* **Requirement**:
Transcribe every line of each of the records below verbatim, keeping the order in which the lines appear.
— begin Entries provided —
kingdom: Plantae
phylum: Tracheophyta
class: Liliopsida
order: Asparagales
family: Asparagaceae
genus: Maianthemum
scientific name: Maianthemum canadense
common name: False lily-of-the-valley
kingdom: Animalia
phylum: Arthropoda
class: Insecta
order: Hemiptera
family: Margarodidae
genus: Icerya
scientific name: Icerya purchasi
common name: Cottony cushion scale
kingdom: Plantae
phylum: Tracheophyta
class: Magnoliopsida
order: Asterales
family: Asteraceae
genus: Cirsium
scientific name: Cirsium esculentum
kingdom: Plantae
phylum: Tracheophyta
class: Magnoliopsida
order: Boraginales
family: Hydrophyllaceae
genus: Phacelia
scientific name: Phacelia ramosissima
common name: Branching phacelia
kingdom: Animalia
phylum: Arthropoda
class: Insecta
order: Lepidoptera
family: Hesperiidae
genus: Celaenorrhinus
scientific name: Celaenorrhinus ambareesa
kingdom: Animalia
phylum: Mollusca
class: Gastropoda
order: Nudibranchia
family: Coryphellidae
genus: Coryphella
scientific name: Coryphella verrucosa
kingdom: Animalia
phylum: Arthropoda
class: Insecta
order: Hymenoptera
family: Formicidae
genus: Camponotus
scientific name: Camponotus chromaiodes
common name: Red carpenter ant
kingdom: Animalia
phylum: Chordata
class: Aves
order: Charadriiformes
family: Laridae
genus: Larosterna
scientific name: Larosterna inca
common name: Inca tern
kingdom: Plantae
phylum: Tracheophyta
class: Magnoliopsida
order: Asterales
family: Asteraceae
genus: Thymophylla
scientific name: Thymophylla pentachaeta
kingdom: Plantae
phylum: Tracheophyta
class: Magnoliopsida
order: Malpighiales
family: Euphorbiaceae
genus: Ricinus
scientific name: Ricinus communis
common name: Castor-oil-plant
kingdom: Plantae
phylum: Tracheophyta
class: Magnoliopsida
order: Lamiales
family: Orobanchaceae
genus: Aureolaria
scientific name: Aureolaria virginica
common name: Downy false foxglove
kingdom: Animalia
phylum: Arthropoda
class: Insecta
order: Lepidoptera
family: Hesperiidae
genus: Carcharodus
— end Entries provided —
* **Correct answer**:
kingdom: Plantae
phylum: Tracheophyta
class: Liliopsida
order: Asparagales
family: Asparagaceae
genus: Maianthemum
scientific name: Maianthemum canadense
common name: False lily-of-the-valley
kingdom: Animalia
phylum: Arthropoda
class: Insecta
order: Hemiptera
family: Margarodidae
genus: Icerya
scientific name: Icerya purchasi
common name: Cottony cushion scale
kingdom: Plantae
phylum: Tracheophyta
class: Magnoliopsida
order: Asterales
family: Asteraceae
genus: Cirsium
scientific name: Cirsium esculentum
kingdom: Plantae
phylum: Tracheophyta
class: Magnoliopsida
order: Boraginales
family: Hydrophyllaceae
genus: Phacelia
scientific name: Phacelia ramosissima
common name: Branching phacelia
kingdom: Animalia
phylum: Arthropoda
class: Insecta
order: Lepidoptera
family: Hesperiidae
genus: Celaenorrhinus
scientific name: Celaenorrhinus ambareesa
kingdom: Animalia
phylum: Mollusca
class: Gastropoda
order: Nudibranchia
family: Coryphellidae
genus: Coryphella
scientific name: Coryphella verrucosa
kingdom: Animalia
phylum: Arthropoda
class: Insecta
order: Hymenoptera
family: Formicidae
genus: Camponotus
scientific name: Camponotus chromaiodes
common name: Red carpenter ant
kingdom: Animalia
phylum: Chordata
class: Aves
order: Charadriiformes
family: Laridae
genus: Larosterna
scientific name: Larosterna inca
common name: Inca tern
kingdom: Plantae
phylum: Tracheophyta
class: Magnoliopsida
order: Asterales
family: Asteraceae
genus: Thymophylla
scientific name: Thymophylla pentachaeta
kingdom: Plantae
phylum: Tracheophyta
class: Magnoliopsida
order: Malpighiales
family: Euphorbiaceae
genus: Ricinus
scientific name: Ricinus communis
common name: Castor-oil-plant
kingdom: Plantae
phylum: Tracheophyta
class: Magnoliopsida
order: Lamiales
family: Orobanchaceae
genus: Aureolaria
scientific name: Aureolaria virginica
common name: Downy false foxglove
kingdom: Animalia
phylum: Arthropoda
class: Insecta
order: Lepidoptera
family: Hesperiidae
genus: Carcharodus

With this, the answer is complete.